This area holds several backcountry public use cabins located along or near gravel landing strips. These cabins are very basic, containing sleeping platforms and a wood stove. They all have an outhouse nearby as well. The main benefit provided is bear protection and a quick, comfortable place to camp. In the winter, they can be a lifesaver for stranded pilots and hikers who need to get warm and dry. We land at Peavine where one of the larger cabins is located. It has three bunk bed platforms, a table and a stove. We will use this as our base camp for two days while we explore the area.

Four trips are necessary to move my gear from the airplane, but the resulting weight reduction means much better performance in and out of these short, rough strips. Peavine sits up a side canyon from the main river channel.
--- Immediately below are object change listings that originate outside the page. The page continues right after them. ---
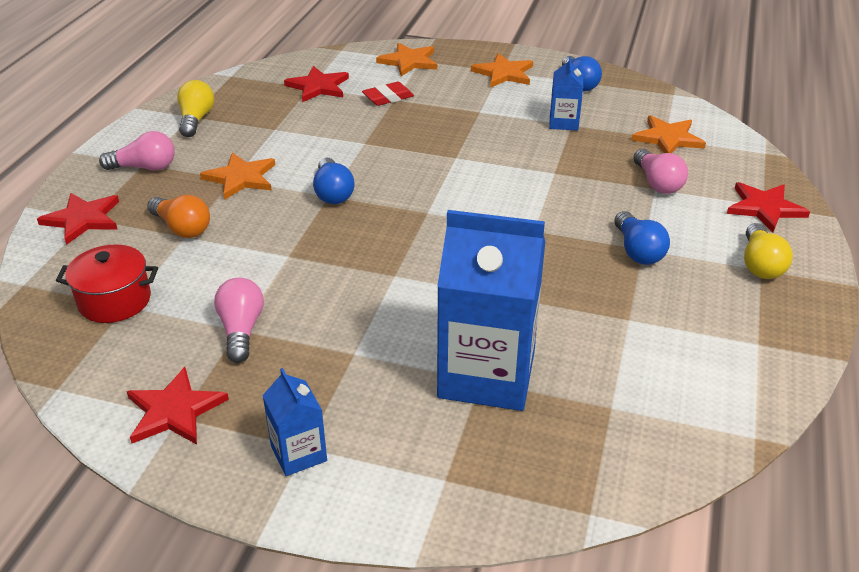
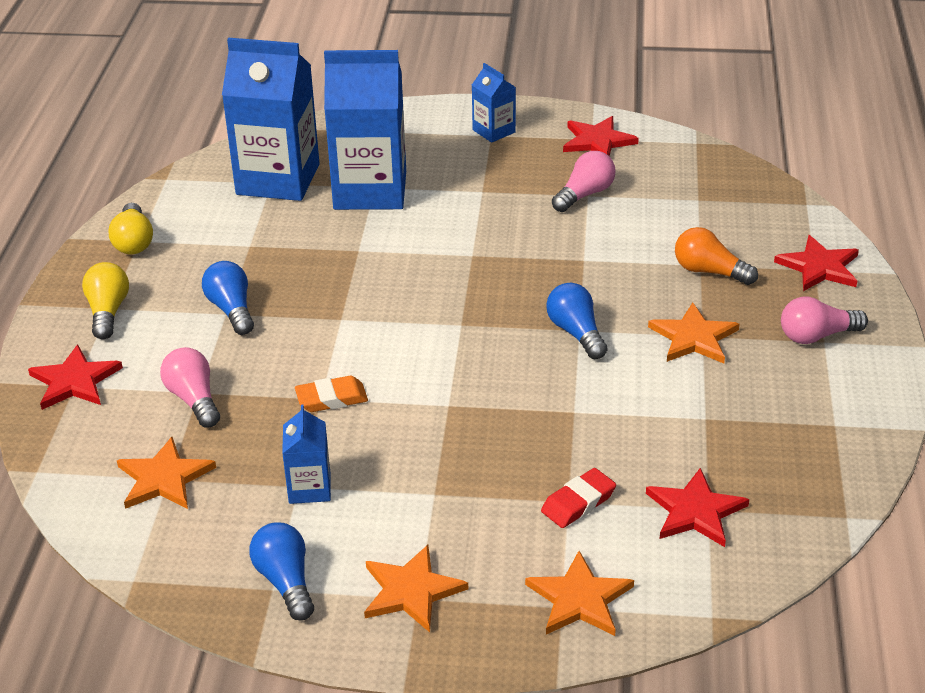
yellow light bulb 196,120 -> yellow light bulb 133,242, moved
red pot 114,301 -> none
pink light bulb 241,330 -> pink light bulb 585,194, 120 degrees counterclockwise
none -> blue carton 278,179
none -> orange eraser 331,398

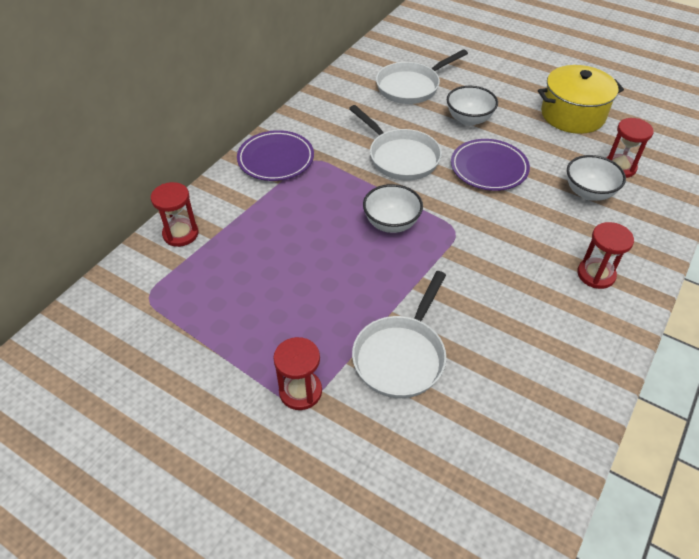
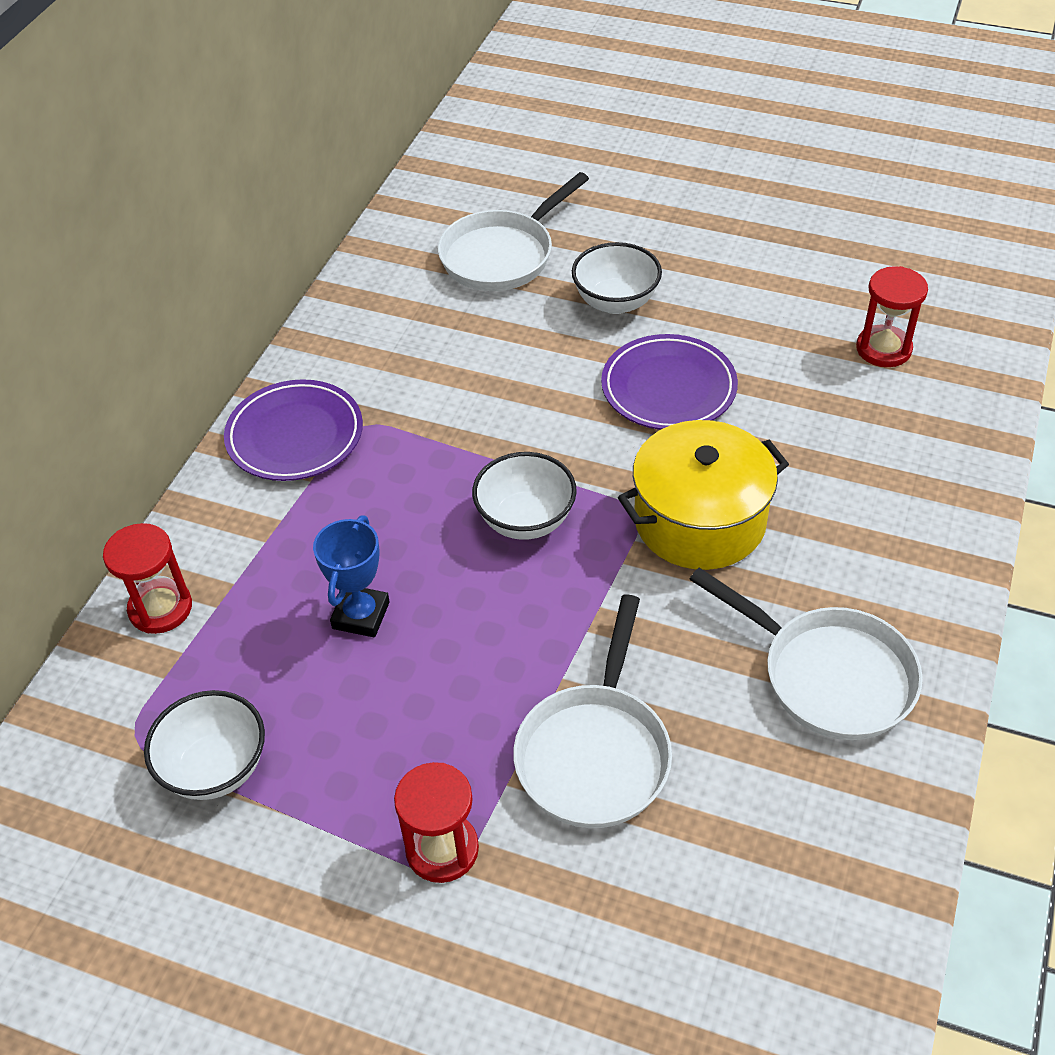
yellow pot 572,115 -> yellow pot 699,520, moved
white pan 400,157 -> white pan 829,675, moved
white bowl 588,192 -> white bowl 215,768, moved
red hourglass 596,275 -> none
none -> blue trophy 361,615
The canyon, while comfortably wide enough for us to maneuver for a landing, rises four thousand feet or more above the cabin. The scale and scenery are magnificent. Once again we find ourselves shooting photos and video in a feeble effort to capture the images of sunlit rock walls with waterfalls cascading downward to deep green slopes below.

After a camp lunch of Mountain House meals and trail mix, we take off for a round of backcountry strip visits. First up, Glacier Creek, where we hike to across the gravel moraine to the edge of the creek. The water is fast and high, full of silt from the grinding glaciers above.